Это неумеренное назначение лекарств явилось следствием веры в то, что все заявления о страданиях равнозначны, поэтому им следует сочувствовать в равной мере. А тогда надо все слова пациентов воспринимать буквально и принимать за чистую монету — в том числе и требования предоставить лекарства для облегчения страданий, о которых говорит пациент. Вне зависимости от нравственной оправданности этого довода следует отметить, что такой подход не умиротворял пациентов, а скорее еще больше раззадоривал их. Они никогда не считали дозу достаточно высокой («Не берет меня, доктор, — уверяли они, — не берет — и всё тут»), тогда как, если бы врач отказал им сразу, они бы с самого начала не стали требовать большей дозы.
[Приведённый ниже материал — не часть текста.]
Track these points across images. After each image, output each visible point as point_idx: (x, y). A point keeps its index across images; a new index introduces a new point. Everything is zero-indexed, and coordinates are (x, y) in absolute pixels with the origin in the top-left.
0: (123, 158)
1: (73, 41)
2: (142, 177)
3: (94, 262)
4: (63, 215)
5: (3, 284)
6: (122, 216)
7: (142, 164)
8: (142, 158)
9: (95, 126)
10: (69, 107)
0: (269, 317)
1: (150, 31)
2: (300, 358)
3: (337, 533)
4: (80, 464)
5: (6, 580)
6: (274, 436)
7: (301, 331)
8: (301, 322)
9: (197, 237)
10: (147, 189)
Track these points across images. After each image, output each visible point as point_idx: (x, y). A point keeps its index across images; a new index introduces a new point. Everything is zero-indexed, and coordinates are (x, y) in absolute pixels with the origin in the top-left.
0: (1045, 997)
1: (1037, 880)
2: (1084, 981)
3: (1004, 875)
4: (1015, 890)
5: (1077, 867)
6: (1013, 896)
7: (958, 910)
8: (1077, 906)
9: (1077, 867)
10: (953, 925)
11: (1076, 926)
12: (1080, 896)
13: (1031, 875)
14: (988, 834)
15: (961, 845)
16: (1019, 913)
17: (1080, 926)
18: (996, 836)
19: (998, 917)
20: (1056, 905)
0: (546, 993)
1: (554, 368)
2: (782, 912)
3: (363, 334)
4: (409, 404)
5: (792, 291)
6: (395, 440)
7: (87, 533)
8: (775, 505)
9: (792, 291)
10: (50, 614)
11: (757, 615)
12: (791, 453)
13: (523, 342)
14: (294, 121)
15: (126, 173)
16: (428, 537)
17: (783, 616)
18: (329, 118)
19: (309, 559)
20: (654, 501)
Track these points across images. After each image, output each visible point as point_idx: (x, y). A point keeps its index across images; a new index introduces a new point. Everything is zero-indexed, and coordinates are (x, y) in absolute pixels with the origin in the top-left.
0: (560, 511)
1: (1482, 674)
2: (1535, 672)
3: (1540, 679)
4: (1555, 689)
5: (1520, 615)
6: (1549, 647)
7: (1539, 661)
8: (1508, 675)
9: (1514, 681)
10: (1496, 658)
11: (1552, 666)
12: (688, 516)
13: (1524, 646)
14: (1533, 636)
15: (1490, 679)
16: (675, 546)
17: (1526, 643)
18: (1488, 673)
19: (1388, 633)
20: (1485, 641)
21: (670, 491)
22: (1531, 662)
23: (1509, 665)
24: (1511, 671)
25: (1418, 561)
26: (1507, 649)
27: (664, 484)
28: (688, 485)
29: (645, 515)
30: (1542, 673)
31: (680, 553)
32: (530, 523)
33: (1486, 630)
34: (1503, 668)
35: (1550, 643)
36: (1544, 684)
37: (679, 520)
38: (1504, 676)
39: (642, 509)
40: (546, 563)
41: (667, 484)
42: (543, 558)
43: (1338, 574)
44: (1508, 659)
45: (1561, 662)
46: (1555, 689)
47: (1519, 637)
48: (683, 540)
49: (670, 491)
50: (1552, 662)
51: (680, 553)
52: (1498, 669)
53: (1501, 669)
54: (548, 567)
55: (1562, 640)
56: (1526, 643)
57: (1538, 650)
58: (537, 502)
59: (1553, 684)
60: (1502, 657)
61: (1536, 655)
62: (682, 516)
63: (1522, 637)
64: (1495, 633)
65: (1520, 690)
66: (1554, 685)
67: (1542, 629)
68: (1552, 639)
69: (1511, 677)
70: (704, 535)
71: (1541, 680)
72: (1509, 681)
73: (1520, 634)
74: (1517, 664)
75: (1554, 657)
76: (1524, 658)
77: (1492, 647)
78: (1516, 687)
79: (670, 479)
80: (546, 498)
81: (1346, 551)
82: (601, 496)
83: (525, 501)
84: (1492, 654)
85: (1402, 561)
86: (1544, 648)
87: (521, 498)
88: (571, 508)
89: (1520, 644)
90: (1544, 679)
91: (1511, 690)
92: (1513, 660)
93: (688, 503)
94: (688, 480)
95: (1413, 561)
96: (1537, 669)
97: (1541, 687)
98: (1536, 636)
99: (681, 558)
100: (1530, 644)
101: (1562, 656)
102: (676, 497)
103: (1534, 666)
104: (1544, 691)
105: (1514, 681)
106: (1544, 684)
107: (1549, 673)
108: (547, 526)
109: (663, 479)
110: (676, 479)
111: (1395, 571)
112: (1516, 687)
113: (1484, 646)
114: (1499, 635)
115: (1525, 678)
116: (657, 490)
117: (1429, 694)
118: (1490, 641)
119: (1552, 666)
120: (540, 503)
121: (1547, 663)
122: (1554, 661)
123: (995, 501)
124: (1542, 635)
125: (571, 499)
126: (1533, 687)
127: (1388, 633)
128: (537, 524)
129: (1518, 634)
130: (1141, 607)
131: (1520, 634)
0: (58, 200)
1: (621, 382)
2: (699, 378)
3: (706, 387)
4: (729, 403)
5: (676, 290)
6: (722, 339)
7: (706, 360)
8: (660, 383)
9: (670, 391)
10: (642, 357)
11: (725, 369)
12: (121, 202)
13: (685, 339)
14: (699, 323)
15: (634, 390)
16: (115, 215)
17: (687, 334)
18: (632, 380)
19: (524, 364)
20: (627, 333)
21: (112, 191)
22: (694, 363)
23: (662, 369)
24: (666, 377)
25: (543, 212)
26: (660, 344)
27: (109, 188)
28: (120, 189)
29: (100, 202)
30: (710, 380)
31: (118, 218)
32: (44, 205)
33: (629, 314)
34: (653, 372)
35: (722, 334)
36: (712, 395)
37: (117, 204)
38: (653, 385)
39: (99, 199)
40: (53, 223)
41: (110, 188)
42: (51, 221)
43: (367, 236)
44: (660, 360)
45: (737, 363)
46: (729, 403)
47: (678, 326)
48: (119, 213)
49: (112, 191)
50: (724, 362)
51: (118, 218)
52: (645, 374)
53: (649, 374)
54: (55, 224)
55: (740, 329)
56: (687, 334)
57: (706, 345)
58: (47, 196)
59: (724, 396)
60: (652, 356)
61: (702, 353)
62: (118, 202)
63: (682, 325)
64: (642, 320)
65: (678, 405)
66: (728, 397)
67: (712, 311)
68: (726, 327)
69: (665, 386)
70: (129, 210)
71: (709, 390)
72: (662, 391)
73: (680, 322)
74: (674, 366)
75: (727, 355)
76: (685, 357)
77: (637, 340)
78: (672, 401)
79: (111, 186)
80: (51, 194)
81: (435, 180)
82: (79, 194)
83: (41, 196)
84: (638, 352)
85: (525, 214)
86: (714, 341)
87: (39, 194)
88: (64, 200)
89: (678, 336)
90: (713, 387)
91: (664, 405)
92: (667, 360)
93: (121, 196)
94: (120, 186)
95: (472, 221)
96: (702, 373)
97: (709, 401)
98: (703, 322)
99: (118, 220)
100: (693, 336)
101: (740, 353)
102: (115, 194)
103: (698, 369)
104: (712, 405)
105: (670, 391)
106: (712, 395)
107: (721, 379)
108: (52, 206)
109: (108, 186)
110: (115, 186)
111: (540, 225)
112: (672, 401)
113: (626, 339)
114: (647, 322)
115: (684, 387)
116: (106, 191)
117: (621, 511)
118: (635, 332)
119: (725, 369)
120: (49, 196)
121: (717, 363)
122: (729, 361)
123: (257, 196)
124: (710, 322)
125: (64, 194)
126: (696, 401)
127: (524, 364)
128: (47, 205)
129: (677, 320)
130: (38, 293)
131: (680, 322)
Позже мне сообщили, что среди заключенных тюрьмы меня прозвали «доктор Нет» — имея в виду, что я отказывался выписывать лекарства просто «по требованию». Конечно, это не означает, что я вообще никогда ничего никому не выписывал. Я всегда объяснял причины своего отказа, но некоторые не желали о них слышать.
— А я-то думал, вы тут сидите, чтоб мне помогать, — говорили они.
— Я здесь сижу для того, чтобы делать то, что, как мне кажется, для вас правильно.
Такой подход, конечно, можно назвать патерналистским, а патернализм уже тогда вышел из моды. Есть масса людей, для которых то, что они хотят, и то, что для них правильно (полезно, хорошо и т. п.), неразличимо. Но мне кажется, что врач не может и не должен совсем отказываться от патернализма.
Помню, к примеру, одного арестанта средних лет, у которого было в умеренной степени повышено давление. Я объяснил, что для него выше и риск инсульта или инфаркта — и что он снизит этот риск, если будет принимать определенное лекарство всю оставшуюся жизнь. Я объяснил ему, что если столько-то людей в его ситуации будет принимать это лекарство, то один из них избежит одного сердечного приступа или инсульта, добавив, что, к сожалению, сейчас невозможно предсказать, кто из пациентов, принимающих лекарство, будет счастливчиком. Наконец, я перечислил ему некоторые из возможных (хоть и не очень вероятных) побочных эффектов приема предложенного мною лекарства.